• Session 1
We will introduce ourselves, discuss confidentiality and begin to build trust. Myths make sex difficult. But, we also build and reinforce sexual defences, which block pleasure and intimacy. Some defences are conscious and others are unconscious. However, by examining 13 issues that foster high sexual self-esteem you will learn what steps you can take to discard unnecessary defences.
• Session 2
Developmental stages of sexuality and beliefs play a crucial role in your sexual potential. Beliefs are powerful; they hold us in their grip and play themselves out in our sexual choices. Identify and explore which beliefs may be contributing to your pain, limiting you, confusing you, etc. Free yourself from old beliefs. Develop new beliefs, which build high sexual self-esteem.
• Session 3
Everyone has a sexual past. However, it is often living right along side our present.

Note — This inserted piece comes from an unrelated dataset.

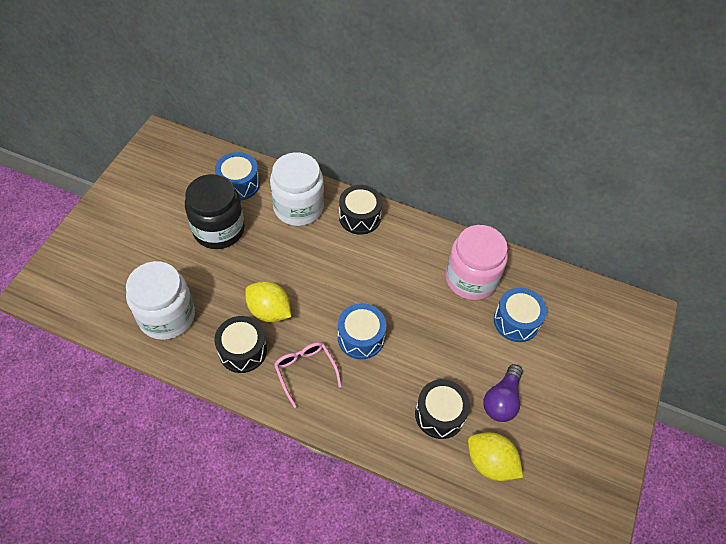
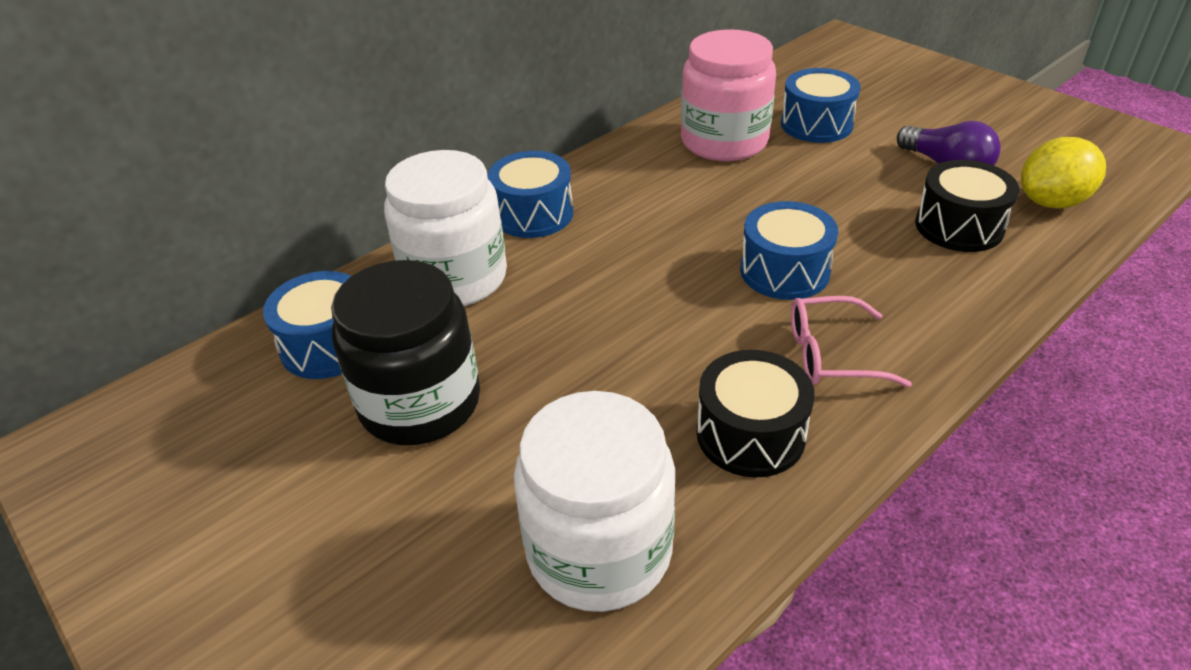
camera: 60 degrees left, 15 degrees down
(269, 311) = (672, 372): yellow lemon -> none
(359, 217) = (533, 214): black drum -> blue drum

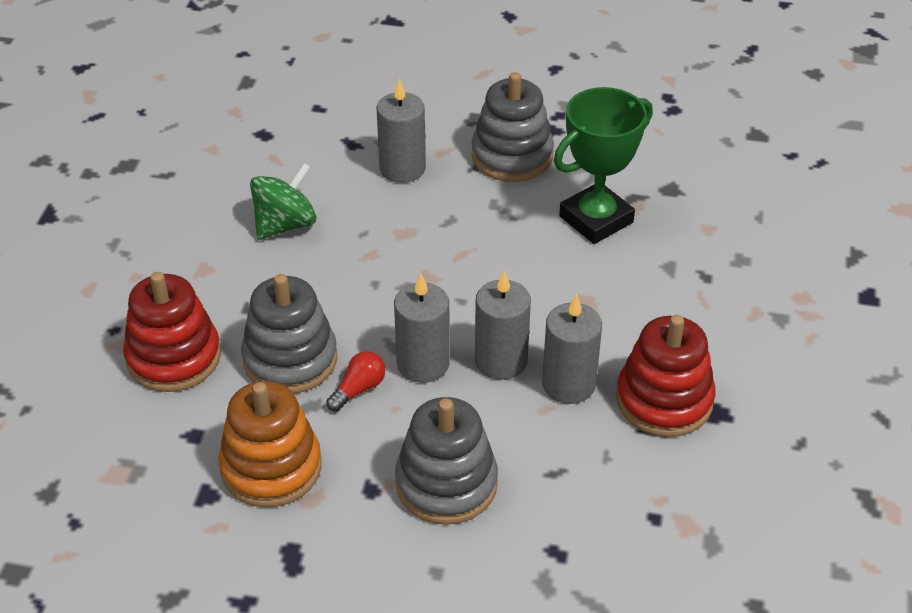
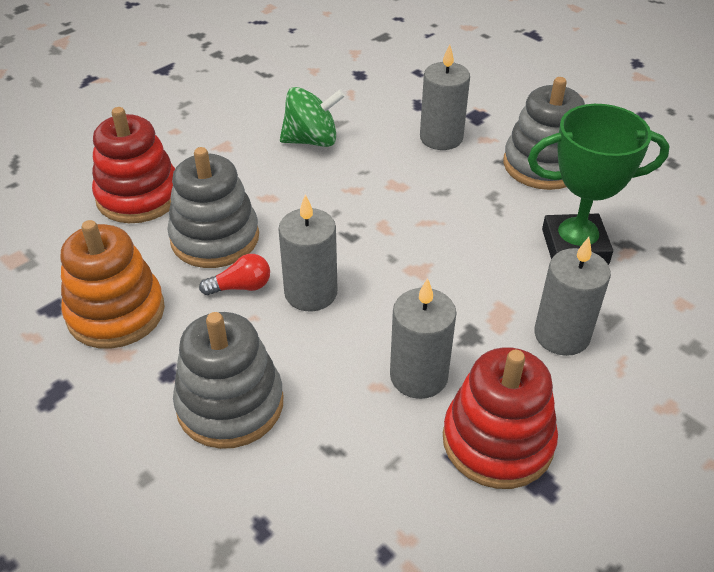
camera: 35 degrees right, 0 degrees up
(501, 361) = (378, 324): grey candle -> grey candle (561, 335)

If we are not careful, we drag it into our future. In sexual relationships, we are even troubled by other people’s pasts. Don’t let the past hold you hostage; instead explore the topic. Sexual self-esteem is either being strengthened or weakened in the present; learn how to keep yours strong.
• Session 4
Sexual expectations, both conscious and unconscious, play a key role in sexual self-esteem. You may or may not share them, directly or indirectly, with your partner. Identify what you have included or left out. Identifying and effectively communicating expectations is essential in building and maintaining high sexual self-esteem.
• Session 5
Sexual desire is normal and natural, but it often becomes a battleground. We battle inside ourselves and with others. Anxiety, anger, depression and hurt, day to day life, parenting, etc. often bury desire. Thus, desire and intensity become very complex and neither is free of sexual politics. Increase your sexual self-esteem by having a better understanding of your relationship with desire, intensity and eroticism.
• Session 6
Society has always had a variety of names it uses to describe women’s sexuality. These names hurt, confuse and interfere in each woman deciding, for herself, what role sexual assertiveness will play in her life. We will explore what sexually assertive women are thinking, doing and feeling. You will have the opportunity to evaluate choices and changes you would like to make.